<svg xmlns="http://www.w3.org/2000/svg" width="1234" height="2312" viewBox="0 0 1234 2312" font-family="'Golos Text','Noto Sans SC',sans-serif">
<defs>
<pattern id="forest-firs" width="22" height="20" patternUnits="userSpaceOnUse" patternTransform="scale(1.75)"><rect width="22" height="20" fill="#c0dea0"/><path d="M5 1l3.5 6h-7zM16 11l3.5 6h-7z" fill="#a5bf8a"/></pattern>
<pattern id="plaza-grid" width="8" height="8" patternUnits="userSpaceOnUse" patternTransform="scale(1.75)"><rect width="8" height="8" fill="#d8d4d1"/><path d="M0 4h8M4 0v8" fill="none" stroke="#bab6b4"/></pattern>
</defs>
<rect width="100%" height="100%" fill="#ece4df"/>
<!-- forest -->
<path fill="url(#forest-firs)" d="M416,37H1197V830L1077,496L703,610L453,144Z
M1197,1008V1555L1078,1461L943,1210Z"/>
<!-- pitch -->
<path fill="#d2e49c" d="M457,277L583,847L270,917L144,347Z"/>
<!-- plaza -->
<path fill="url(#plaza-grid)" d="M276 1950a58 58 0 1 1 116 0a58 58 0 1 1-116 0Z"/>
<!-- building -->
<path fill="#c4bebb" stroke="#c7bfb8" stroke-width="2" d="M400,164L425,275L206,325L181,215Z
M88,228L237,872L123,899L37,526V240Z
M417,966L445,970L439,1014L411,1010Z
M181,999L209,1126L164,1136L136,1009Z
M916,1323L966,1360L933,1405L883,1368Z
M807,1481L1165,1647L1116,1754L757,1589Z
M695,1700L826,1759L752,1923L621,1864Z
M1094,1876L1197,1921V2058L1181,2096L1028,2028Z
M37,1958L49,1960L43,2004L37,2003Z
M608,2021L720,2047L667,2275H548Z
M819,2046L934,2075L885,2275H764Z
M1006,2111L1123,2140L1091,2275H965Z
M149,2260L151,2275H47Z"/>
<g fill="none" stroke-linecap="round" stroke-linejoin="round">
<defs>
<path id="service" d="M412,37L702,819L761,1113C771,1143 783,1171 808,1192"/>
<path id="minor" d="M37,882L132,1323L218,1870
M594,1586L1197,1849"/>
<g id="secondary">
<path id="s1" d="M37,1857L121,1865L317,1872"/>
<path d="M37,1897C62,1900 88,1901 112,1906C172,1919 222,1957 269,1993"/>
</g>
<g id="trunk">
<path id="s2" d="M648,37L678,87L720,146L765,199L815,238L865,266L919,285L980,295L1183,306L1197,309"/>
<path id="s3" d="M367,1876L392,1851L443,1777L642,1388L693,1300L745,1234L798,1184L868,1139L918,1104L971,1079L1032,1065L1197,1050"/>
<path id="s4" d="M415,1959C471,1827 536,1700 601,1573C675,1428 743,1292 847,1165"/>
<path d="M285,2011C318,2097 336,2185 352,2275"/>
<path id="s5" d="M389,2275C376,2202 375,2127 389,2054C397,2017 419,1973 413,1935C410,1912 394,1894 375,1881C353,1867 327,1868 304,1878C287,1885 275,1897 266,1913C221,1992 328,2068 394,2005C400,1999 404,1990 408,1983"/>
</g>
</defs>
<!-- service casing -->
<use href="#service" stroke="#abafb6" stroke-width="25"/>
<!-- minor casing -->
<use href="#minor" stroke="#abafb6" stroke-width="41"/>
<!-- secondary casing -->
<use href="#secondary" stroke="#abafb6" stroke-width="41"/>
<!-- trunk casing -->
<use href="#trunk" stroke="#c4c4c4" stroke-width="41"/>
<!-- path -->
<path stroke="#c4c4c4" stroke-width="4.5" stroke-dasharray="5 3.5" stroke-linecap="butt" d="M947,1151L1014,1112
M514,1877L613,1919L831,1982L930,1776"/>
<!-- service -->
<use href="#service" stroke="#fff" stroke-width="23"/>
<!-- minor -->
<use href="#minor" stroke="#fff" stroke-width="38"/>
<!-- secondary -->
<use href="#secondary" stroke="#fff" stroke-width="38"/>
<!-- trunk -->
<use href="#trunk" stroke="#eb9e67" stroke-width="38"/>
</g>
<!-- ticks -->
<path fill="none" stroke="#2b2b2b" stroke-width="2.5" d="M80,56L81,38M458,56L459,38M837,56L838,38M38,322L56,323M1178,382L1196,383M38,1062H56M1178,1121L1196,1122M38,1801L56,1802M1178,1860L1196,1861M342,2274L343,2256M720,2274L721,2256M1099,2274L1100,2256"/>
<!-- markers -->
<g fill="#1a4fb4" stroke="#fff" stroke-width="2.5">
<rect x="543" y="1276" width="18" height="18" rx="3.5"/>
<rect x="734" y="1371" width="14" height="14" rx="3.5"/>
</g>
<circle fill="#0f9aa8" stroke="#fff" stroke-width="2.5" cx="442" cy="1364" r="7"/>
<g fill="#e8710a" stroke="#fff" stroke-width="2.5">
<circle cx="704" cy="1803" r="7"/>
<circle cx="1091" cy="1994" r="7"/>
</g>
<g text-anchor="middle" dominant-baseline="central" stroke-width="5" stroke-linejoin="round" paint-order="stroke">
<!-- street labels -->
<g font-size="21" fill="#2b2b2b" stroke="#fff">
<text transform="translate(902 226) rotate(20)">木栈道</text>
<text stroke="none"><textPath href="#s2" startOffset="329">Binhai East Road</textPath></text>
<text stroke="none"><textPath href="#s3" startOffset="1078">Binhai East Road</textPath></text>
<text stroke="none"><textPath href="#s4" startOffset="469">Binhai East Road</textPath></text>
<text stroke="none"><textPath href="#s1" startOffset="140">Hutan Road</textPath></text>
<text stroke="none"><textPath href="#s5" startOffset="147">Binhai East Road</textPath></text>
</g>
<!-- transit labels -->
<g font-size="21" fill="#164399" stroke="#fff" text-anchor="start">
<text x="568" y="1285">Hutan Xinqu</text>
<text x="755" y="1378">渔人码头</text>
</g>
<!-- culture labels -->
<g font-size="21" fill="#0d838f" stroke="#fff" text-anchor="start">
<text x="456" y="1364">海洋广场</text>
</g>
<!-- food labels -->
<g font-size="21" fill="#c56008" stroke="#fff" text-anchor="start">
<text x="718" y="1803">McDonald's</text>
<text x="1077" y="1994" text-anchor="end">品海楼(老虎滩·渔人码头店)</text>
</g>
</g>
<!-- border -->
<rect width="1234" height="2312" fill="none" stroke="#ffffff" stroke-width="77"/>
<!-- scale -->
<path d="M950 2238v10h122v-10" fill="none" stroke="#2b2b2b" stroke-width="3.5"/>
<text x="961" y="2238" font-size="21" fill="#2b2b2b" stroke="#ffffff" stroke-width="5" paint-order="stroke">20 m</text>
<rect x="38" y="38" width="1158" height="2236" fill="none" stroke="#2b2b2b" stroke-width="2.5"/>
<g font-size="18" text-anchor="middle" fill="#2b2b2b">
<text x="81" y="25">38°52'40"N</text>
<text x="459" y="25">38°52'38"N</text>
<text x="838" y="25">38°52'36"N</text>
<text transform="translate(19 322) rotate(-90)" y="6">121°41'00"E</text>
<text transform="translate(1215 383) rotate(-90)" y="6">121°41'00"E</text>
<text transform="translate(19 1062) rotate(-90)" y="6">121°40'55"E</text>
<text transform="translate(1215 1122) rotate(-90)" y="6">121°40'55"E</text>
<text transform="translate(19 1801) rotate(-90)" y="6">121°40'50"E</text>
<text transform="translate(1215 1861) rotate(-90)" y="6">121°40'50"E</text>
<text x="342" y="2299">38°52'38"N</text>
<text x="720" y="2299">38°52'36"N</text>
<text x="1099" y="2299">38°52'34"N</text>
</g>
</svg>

Task to complete
Exactly as they appear above, transcribe the records in full.

Worked solution
<svg xmlns="http://www.w3.org/2000/svg" width="1234" height="2312" viewBox="0 0 1234 2312" font-family="'Golos Text','Noto Sans SC',sans-serif">
<defs>
<pattern id="forest-firs" width="22" height="20" patternUnits="userSpaceOnUse" patternTransform="scale(1.75)"><rect width="22" height="20" fill="#c0dea0"/><path d="M5 1l3.5 6h-7zM16 11l3.5 6h-7z" fill="#a5bf8a"/></pattern>
<pattern id="plaza-grid" width="8" height="8" patternUnits="userSpaceOnUse" patternTransform="scale(1.75)"><rect width="8" height="8" fill="#d8d4d1"/><path d="M0 4h8M4 0v8" fill="none" stroke="#bab6b4"/></pattern>
</defs>
<rect width="100%" height="100%" fill="#ece4df"/>
<!-- forest -->
<path fill="url(#forest-firs)" d="M416,37H1197V830L1077,496L703,610L453,144Z
M1197,1008V1555L1078,1461L943,1210Z"/>
<!-- pitch -->
<path fill="#d2e49c" d="M457,277L583,847L270,917L144,347Z"/>
<!-- plaza -->
<path fill="url(#plaza-grid)" d="M276 1950a58 58 0 1 1 116 0a58 58 0 1 1-116 0Z"/>
<!-- building -->
<path fill="#c4bebb" stroke="#c7bfb8" stroke-width="2" d="M400,164L425,275L206,325L181,215Z
M88,228L237,872L123,899L37,526V240Z
M417,966L445,970L439,1014L411,1010Z
M181,999L209,1126L164,1136L136,1009Z
M916,1323L966,1360L933,1405L883,1368Z
M807,1481L1165,1647L1116,1754L757,1589Z
M695,1700L826,1759L752,1923L621,1864Z
M1094,1876L1197,1921V2058L1181,2096L1028,2028Z
M37,1958L49,1960L43,2004L37,2003Z
M608,2021L720,2047L667,2275H548Z
M819,2046L934,2075L885,2275H764Z
M1006,2111L1123,2140L1091,2275H965Z
M149,2260L151,2275H47Z"/>
<g fill="none" stroke-linecap="round" stroke-linejoin="round">
<defs>
<path id="service" d="M412,37L702,819L761,1113C771,1143 783,1171 808,1192"/>
<path id="minor" d="M37,882L132,1323L218,1870
M594,1586L1197,1849"/>
<g id="secondary">
<path id="s1" d="M37,1857L121,1865L317,1872"/>
<path d="M37,1897C62,1900 88,1901 112,1906C172,1919 222,1957 269,1993"/>
</g>
<g id="trunk">
<path id="s2" d="M648,37L678,87L720,146L765,199L815,238L865,266L919,285L980,295L1183,306L1197,309"/>
<path id="s3" d="M367,1876L392,1851L443,1777L642,1388L693,1300L745,1234L798,1184L868,1139L918,1104L971,1079L1032,1065L1197,1050"/>
<path id="s4" d="M415,1959C471,1827 536,1700 601,1573C675,1428 743,1292 847,1165"/>
<path d="M285,2011C318,2097 336,2185 352,2275"/>
<path id="s5" d="M389,2275C376,2202 375,2127 389,2054C397,2017 419,1973 413,1935C410,1912 394,1894 375,1881C353,1867 327,1868 304,1878C287,1885 275,1897 266,1913C221,1992 328,2068 394,2005C400,1999 404,1990 408,1983"/>
</g>
</defs>
<!-- service casing -->
<use href="#service" stroke="#abafb6" stroke-width="25"/>
<!-- minor casing -->
<use href="#minor" stroke="#abafb6" stroke-width="41"/>
<!-- secondary casing -->
<use href="#secondary" stroke="#abafb6" stroke-width="41"/>
<!-- trunk casing -->
<use href="#trunk" stroke="#c4c4c4" stroke-width="41"/>
<!-- path -->
<path stroke="#c4c4c4" stroke-width="4.5" stroke-dasharray="5 3.5" stroke-linecap="butt" d="M947,1151L1014,1112
M514,1877L613,1919L831,1982L930,1776"/>
<!-- service -->
<use href="#service" stroke="#fff" stroke-width="23"/>
<!-- minor -->
<use href="#minor" stroke="#fff" stroke-width="38"/>
<!-- secondary -->
<use href="#secondary" stroke="#fff" stroke-width="38"/>
<!-- trunk -->
<use href="#trunk" stroke="#eb9e67" stroke-width="38"/>
</g>
<!-- ticks -->
<path fill="none" stroke="#2b2b2b" stroke-width="2.5" d="M80,56L81,38M458,56L459,38M837,56L838,38M38,322L56,323M1178,382L1196,383M38,1062H56M1178,1121L1196,1122M38,1801L56,1802M1178,1860L1196,1861M342,2274L343,2256M720,2274L721,2256M1099,2274L1100,2256"/>
<!-- markers -->
<g fill="#1a4fb4" stroke="#fff" stroke-width="2.5">
<rect x="543" y="1276" width="18" height="18" rx="3.5"/>
<rect x="734" y="1371" width="14" height="14" rx="3.5"/>
</g>
<circle fill="#0f9aa8" stroke="#fff" stroke-width="2.5" cx="442" cy="1364" r="7"/>
<g fill="#e8710a" stroke="#fff" stroke-width="2.5">
<circle cx="704" cy="1803" r="7"/>
<circle cx="1091" cy="1994" r="7"/>
</g>
<g text-anchor="middle" dominant-baseline="central" stroke-width="5" stroke-linejoin="round" paint-order="stroke">
<!-- street labels -->
<g font-size="21" fill="#2b2b2b" stroke="#fff">
<text transform="translate(902 226) rotate(20)">木栈道</text>
<text stroke="none"><textPath href="#s2" startOffset="329">Binhai East Road</textPath></text>
<text stroke="none"><textPath href="#s3" startOffset="1078">Binhai East Road</textPath></text>
<text stroke="none"><textPath href="#s4" startOffset="469">Binhai East Road</textPath></text>
<text stroke="none"><textPath href="#s1" startOffset="140">Hutan Road</textPath></text>
<text stroke="none"><textPath href="#s5" startOffset="147">Binhai East Road</textPath></text>
</g>
<!-- transit labels -->
<g font-size="21" fill="#164399" stroke="#fff" text-anchor="start">
<text x="568" y="1285">Hutan Xinqu</text>
<text x="755" y="1378">渔人码头</text>
</g>
<!-- culture labels -->
<g font-size="21" fill="#0d838f" stroke="#fff" text-anchor="start">
<text x="456" y="1364">海洋广场</text>
</g>
<!-- food labels -->
<g font-size="21" fill="#c56008" stroke="#fff" text-anchor="start">
<text x="718" y="1803">McDonald's</text>
<text x="1077" y="1994" text-anchor="end">品海楼(老虎滩·渔人码头店)</text>
</g>
</g>
<!-- border -->
<rect width="1234" height="2312" fill="none" stroke="#ffffff" stroke-width="77"/>
<!-- scale -->
<path d="M950 2238v10h122v-10" fill="none" stroke="#2b2b2b" stroke-width="3.5"/>
<text x="961" y="2238" font-size="21" fill="#2b2b2b" stroke="#ffffff" stroke-width="5" paint-order="stroke">20 m</text>
<rect x="38" y="38" width="1158" height="2236" fill="none" stroke="#2b2b2b" stroke-width="2.5"/>
<g font-size="18" text-anchor="middle" fill="#2b2b2b">
<text x="81" y="25">38°52'40"N</text>
<text x="459" y="25">38°52'38"N</text>
<text x="838" y="25">38°52'36"N</text>
<text transform="translate(19 322) rotate(-90)" y="6">121°41'00"E</text>
<text transform="translate(1215 383) rotate(-90)" y="6">121°41'00"E</text>
<text transform="translate(19 1062) rotate(-90)" y="6">121°40'55"E</text>
<text transform="translate(1215 1122) rotate(-90)" y="6">121°40'55"E</text>
<text transform="translate(19 1801) rotate(-90)" y="6">121°40'50"E</text>
<text transform="translate(1215 1861) rotate(-90)" y="6">121°40'50"E</text>
<text x="342" y="2299">38°52'38"N</text>
<text x="720" y="2299">38°52'36"N</text>
<text x="1099" y="2299">38°52'34"N</text>
</g>
</svg>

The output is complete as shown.